# Exercise description:
Below is a block of entries; repeat all of it exactly but omit the pictures.

# Provided information:
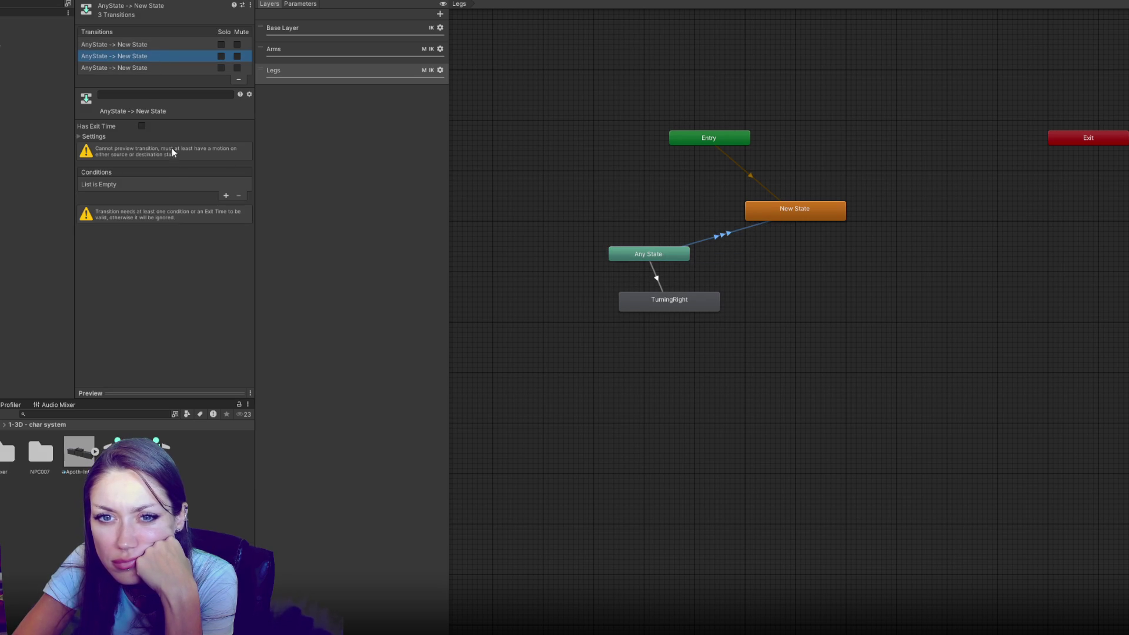
pyautogui.click(225, 196)
pyautogui.click(144, 185)
pyautogui.click(142, 227)
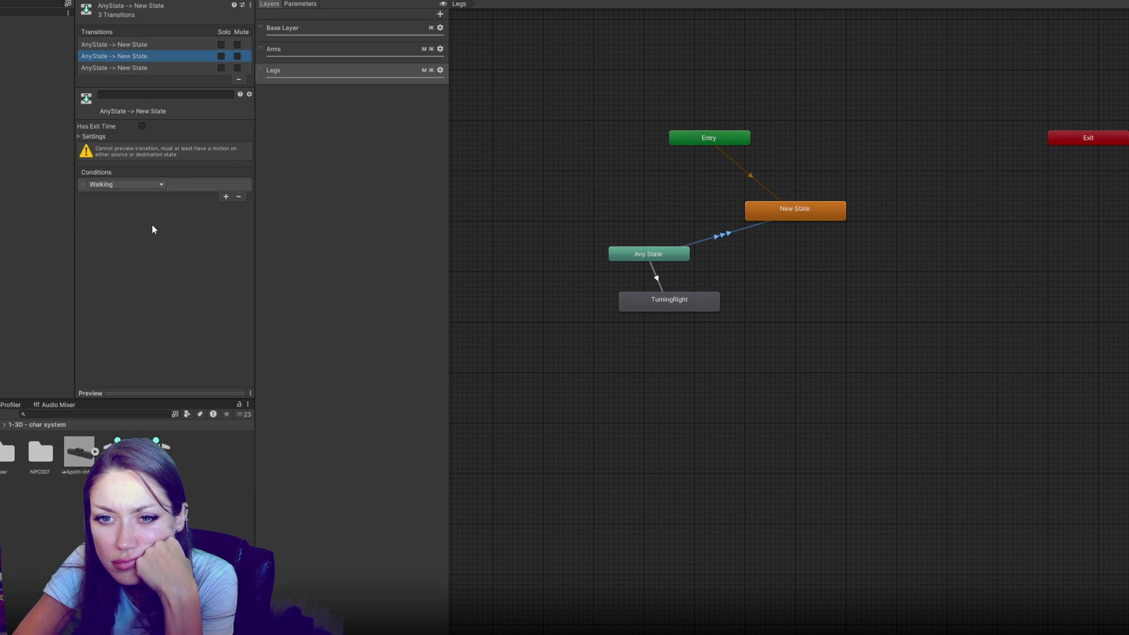
pyautogui.click(171, 47)
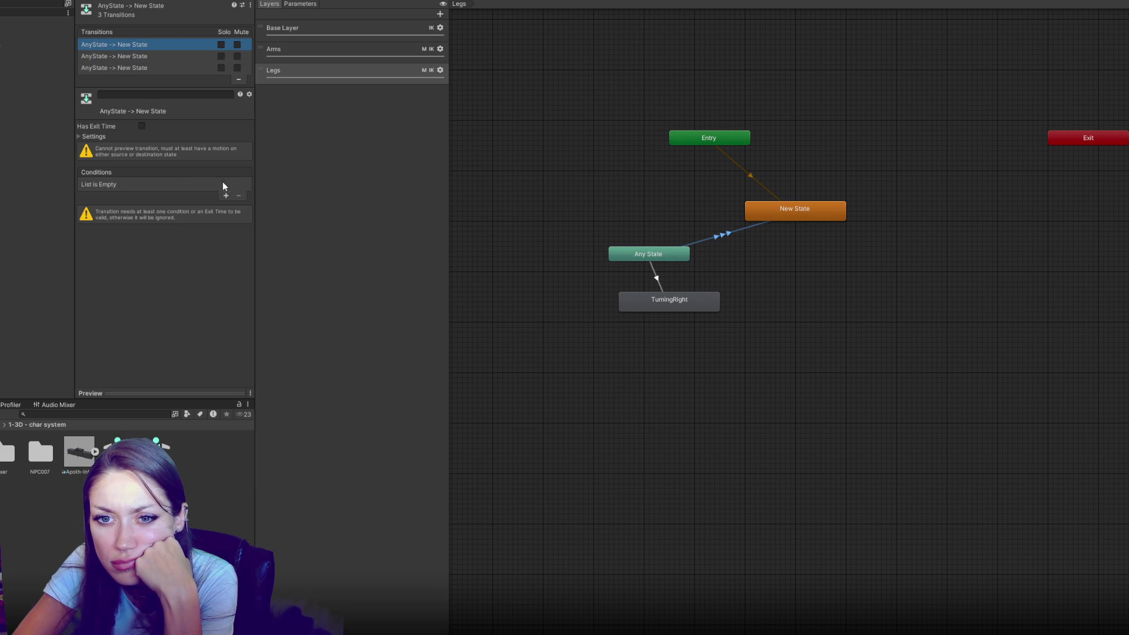
pyautogui.click(152, 185)
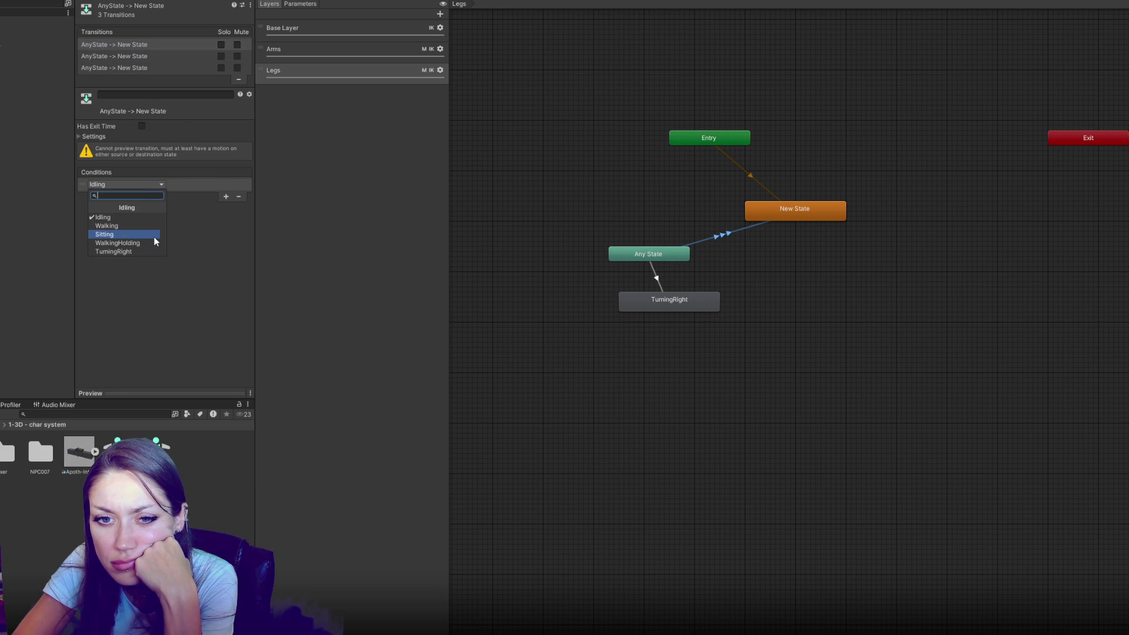
pyautogui.click(153, 235)
# Step: Add another Any State to New State transition conditioned on WalkingHolding
pyautogui.rightClick(641, 253)
pyautogui.click(723, 257)
pyautogui.click(760, 215)
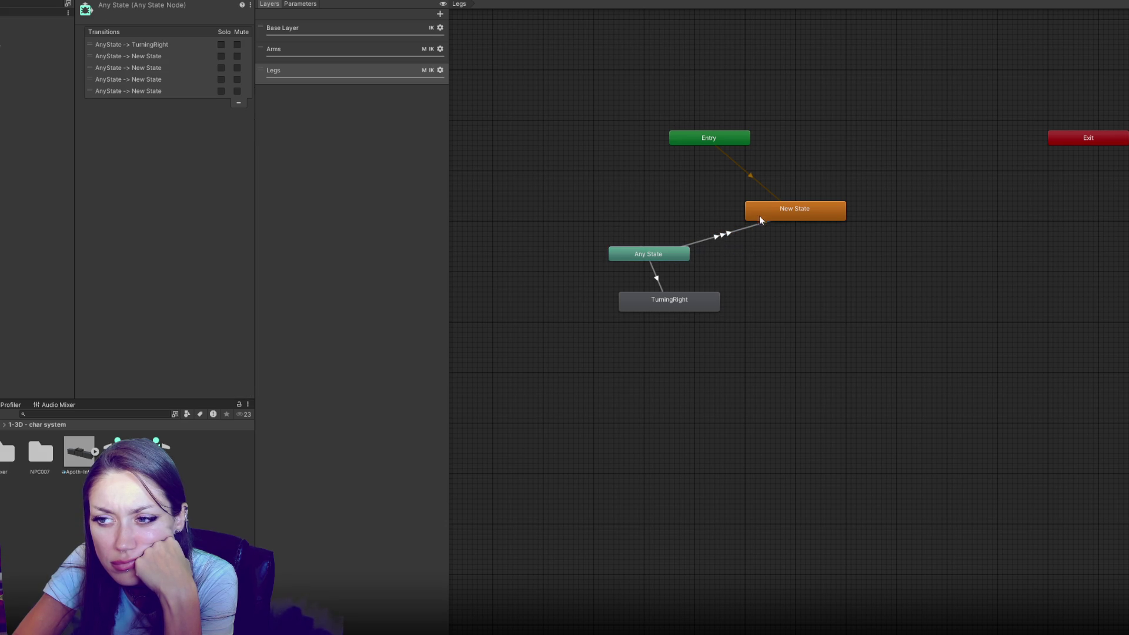
pyautogui.click(731, 234)
pyautogui.click(226, 207)
pyautogui.click(135, 195)
pyautogui.click(138, 254)
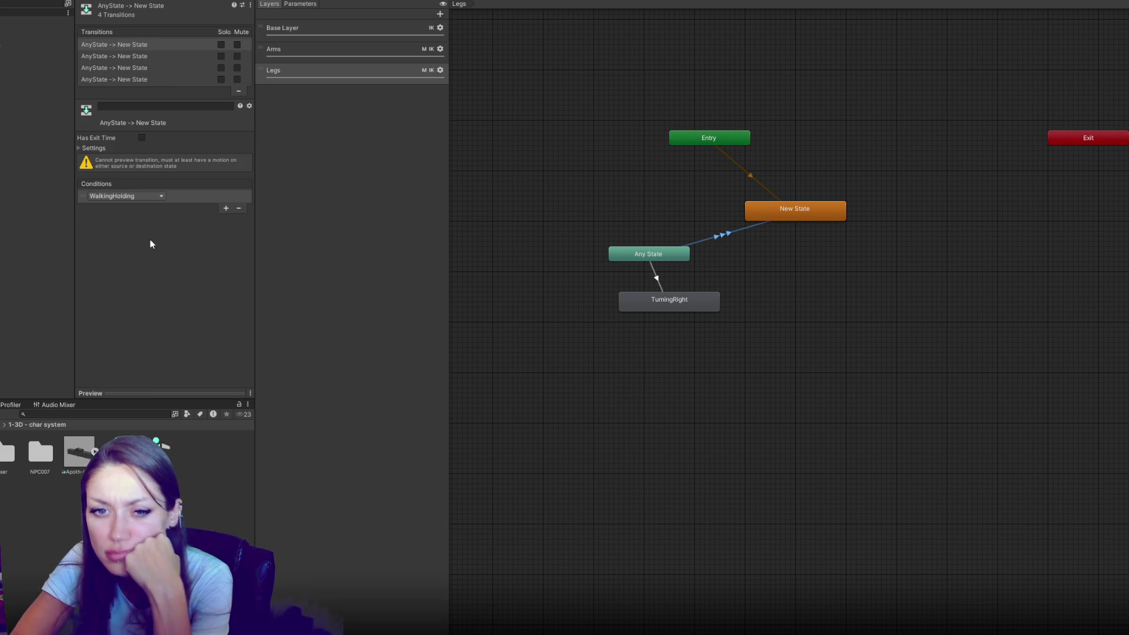
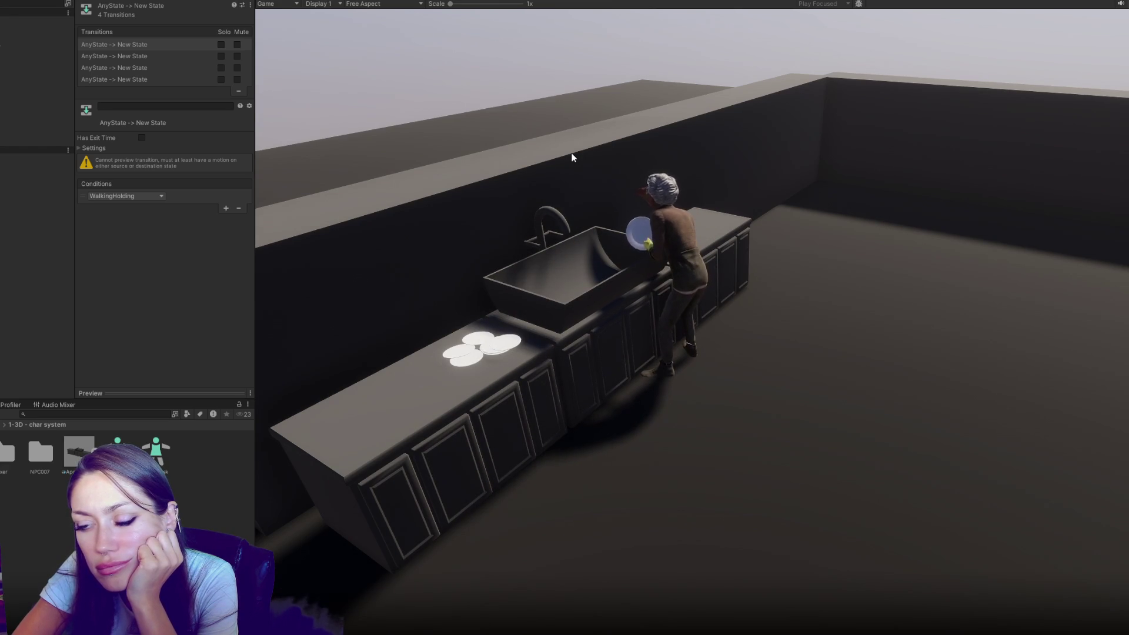
# Step: Exit Play mode and set the TurningRight animator state's Speed to 1.5
pyautogui.press('ctrl+p')
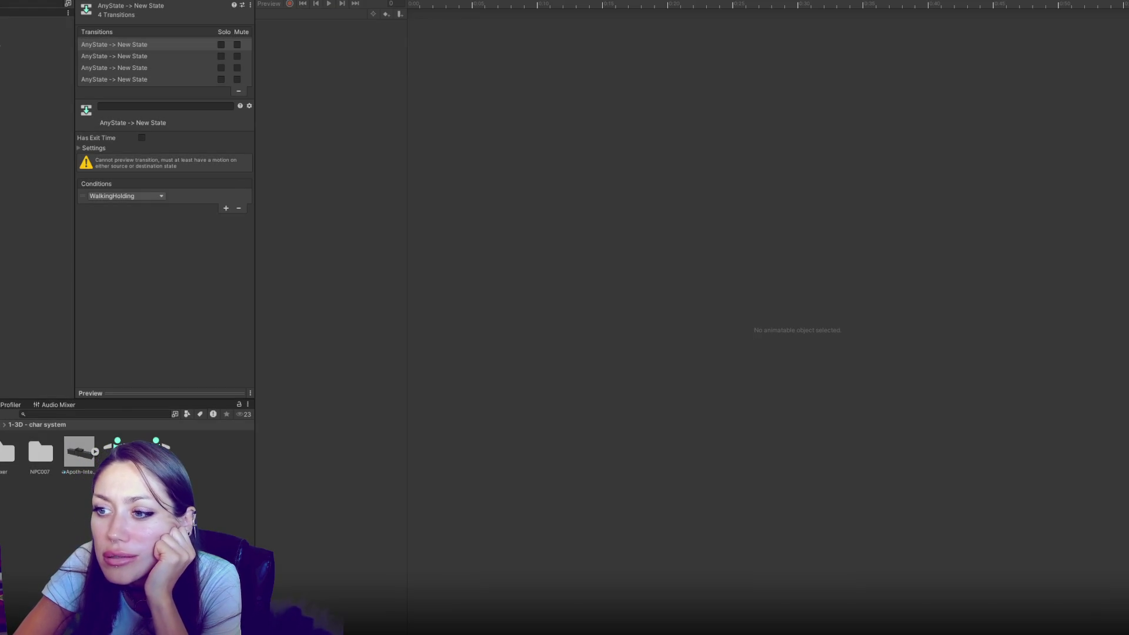
pyautogui.click(369, 3)
pyautogui.click(689, 309)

# Task result:
pyautogui.click(225, 196)
pyautogui.click(144, 185)
pyautogui.click(142, 227)
pyautogui.click(171, 47)
pyautogui.click(152, 185)
pyautogui.click(153, 235)
# Step: Add another Any State to New State transition conditioned on WalkingHolding
pyautogui.rightClick(641, 253)
pyautogui.click(723, 257)
pyautogui.click(760, 215)
pyautogui.click(731, 234)
pyautogui.click(226, 207)
pyautogui.click(135, 195)
pyautogui.click(138, 254)
# Step: Exit Play mode and set the TurningRight animator state's Speed to 1.5
pyautogui.press('ctrl+p')
pyautogui.click(369, 3)
pyautogui.click(689, 309)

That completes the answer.